大きくなった体を維持するために
心臓にも血管にも余計な負荷がかかる

 肥満が認知症の危険因子となることはすでにお話ししたとおりです(編集部注/肥満のほうが適正体重者より2.44倍認知症を発症しやすいことが国立台湾大学の研究で明らかになっている)。BMI(編集部注/肥満度を測る数値。体重kgを身長mの2乗で割ることで求められる。BMI22が標準で、25を超えると肥満とされる)などを目安に、適正体重を維持することも大事な心がけです。

 数字を見れば肥満体型であるのが明らかでも、「やせようと思ってもなかなかダイエットが続かない」という人は多いかもしれません。ただし、肥満自体が生活習慣病の1つなので、大きな問題が表面化していないとしても体の中は「血管がボロボロで、血液がドロドロで、血流が悪い」状態になっている可能性は高いと言えます。内臓脂肪から出る炎症物質によって血管が傷つき、動脈硬化を進ませることもわかっています。

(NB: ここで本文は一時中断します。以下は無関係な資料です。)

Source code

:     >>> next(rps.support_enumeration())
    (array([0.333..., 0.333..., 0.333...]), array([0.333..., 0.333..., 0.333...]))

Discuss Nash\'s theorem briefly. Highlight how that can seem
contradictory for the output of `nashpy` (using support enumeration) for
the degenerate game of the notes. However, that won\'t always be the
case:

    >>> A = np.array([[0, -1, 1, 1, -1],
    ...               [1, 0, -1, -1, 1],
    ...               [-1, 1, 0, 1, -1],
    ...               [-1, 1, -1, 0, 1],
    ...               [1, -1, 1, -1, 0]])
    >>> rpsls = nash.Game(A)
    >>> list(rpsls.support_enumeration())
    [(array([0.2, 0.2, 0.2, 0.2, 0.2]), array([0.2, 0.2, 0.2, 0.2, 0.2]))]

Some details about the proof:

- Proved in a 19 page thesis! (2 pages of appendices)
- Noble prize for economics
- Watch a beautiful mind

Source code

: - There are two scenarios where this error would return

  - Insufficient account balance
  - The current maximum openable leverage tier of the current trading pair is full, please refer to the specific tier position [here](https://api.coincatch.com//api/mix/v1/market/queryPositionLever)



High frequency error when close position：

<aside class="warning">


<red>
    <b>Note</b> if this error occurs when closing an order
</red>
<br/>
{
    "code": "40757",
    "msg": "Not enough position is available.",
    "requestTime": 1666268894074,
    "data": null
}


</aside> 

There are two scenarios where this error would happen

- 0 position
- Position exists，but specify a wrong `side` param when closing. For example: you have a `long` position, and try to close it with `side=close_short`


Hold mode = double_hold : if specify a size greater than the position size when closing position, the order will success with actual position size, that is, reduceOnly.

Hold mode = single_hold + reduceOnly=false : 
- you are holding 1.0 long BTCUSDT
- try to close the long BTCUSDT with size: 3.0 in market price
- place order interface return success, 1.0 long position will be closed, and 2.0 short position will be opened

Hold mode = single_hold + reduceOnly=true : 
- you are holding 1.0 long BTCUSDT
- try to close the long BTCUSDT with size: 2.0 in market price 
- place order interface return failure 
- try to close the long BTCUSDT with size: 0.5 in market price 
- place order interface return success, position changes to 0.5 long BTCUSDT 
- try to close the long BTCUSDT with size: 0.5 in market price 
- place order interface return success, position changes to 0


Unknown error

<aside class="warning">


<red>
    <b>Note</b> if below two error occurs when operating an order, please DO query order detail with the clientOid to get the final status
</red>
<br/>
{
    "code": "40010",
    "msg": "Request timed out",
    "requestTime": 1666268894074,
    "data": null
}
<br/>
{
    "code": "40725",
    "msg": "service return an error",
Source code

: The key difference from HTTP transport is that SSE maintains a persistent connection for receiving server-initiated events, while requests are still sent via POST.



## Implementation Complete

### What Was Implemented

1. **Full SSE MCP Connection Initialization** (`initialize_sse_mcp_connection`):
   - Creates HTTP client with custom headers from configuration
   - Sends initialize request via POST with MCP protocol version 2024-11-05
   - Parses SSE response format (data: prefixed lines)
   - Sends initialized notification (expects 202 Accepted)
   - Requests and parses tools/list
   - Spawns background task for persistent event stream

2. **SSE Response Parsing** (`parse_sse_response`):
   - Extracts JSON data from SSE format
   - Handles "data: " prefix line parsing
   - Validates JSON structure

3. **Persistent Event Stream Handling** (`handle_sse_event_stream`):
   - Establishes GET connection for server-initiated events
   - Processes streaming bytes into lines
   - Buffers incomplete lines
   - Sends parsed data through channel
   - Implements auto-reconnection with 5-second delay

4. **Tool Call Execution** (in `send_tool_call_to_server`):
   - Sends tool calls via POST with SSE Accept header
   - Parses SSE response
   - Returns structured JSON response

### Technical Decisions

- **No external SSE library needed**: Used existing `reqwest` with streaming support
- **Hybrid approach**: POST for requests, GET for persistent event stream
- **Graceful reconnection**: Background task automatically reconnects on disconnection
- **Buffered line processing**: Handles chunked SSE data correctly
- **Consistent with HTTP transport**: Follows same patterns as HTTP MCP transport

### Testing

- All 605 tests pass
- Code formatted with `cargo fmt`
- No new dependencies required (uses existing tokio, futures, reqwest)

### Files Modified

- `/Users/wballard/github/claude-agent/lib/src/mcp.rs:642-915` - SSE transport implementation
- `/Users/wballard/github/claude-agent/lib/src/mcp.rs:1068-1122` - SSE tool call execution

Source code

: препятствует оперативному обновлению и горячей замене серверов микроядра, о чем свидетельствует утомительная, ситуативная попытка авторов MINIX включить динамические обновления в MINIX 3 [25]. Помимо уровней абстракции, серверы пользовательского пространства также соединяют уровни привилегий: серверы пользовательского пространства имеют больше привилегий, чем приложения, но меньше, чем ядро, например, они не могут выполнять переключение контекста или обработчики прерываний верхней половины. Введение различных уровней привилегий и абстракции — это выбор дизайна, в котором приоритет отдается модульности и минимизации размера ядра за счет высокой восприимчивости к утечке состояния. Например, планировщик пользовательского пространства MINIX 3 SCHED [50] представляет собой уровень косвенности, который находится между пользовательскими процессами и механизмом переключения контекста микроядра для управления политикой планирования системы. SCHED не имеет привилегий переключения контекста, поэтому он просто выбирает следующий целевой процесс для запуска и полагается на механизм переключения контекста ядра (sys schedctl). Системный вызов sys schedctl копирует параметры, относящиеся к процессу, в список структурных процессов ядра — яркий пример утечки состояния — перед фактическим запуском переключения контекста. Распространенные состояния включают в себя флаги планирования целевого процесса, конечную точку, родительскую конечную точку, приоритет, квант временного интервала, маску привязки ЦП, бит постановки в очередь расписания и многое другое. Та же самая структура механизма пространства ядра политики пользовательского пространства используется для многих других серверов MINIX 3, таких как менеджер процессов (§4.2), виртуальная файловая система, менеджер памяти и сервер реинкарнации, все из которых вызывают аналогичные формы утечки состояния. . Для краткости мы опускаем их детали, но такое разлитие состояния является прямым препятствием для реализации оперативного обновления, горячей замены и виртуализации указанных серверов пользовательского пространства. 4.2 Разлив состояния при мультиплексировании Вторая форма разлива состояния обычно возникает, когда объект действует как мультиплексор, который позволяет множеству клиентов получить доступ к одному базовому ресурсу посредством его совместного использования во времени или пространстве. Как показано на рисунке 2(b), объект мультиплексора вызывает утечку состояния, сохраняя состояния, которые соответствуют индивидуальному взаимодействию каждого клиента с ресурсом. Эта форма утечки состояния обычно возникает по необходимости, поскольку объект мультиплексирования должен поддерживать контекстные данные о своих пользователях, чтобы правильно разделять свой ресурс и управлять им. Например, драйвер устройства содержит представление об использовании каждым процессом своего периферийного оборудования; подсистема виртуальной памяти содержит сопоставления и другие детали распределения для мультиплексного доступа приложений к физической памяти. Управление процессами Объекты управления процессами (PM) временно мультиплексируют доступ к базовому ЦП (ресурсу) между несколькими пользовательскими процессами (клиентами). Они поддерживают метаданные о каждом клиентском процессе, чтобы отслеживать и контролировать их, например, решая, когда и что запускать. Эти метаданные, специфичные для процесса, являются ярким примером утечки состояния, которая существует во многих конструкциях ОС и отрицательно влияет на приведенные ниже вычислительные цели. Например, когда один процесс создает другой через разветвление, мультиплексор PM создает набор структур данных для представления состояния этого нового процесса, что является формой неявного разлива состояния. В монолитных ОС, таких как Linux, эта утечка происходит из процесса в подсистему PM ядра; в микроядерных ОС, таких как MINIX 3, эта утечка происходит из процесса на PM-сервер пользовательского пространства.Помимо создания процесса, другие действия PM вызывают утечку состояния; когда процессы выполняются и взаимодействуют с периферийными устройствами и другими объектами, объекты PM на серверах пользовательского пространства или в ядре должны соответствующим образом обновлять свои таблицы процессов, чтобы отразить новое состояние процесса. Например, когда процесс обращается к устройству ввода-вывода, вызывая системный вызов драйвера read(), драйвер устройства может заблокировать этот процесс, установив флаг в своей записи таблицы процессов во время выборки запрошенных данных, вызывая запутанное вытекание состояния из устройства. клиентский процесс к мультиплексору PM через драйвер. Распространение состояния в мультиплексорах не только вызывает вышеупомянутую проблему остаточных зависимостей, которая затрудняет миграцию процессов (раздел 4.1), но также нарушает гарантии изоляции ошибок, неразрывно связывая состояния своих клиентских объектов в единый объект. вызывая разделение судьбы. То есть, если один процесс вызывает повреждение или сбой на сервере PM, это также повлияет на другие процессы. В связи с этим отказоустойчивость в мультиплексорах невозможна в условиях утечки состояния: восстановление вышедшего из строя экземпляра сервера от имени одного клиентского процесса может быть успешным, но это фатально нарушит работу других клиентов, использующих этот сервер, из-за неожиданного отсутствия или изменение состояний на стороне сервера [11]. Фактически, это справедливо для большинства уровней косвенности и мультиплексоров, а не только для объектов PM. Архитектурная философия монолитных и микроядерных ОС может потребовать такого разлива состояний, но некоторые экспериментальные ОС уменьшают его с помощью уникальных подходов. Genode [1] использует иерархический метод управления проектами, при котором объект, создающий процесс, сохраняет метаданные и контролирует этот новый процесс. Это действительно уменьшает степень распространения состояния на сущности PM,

 若い頃より大幅に体重が増えたのだとしたら、脳への血流が滞っている危険もあります。より大きくなった体に血液を流そうにも、心臓の働きは同じか、年を重ねたぶんむしろパワーダウンしているのですから当然です。必死の働きである程度までは持ち堪えられたとしても、心臓が悲鳴を上げるのは時間の問題でしょう。

たとえ肥満ではなくても
加齢とともに血管は傷んでいく

 生活習慣にある程度気を配っていたとしても、血管がしなやかさを失っていくという加齢現象はなかなか避けることができません。年齢とともに血圧が徐々に上がっていくのもそのせいです。

 年だから仕方がないとそれを放置してしまうと、高くなった血圧が血管を傷つけて動脈硬化が進み、そのせいでさらに血圧が高くなり、それがまた血管を傷つけるという悪循環にもつながりかねません。

 そこで血圧のセルフチェックを習慣にして、高い値が続くようなら適切な治療を受けることも大事だと私は思います。幸い高血圧には、私がエーザイ時代に認知症薬の「アリセプト」よりも前に開発した「デタントール」をはじめとして、比較的安価で良い薬がたくさんあります。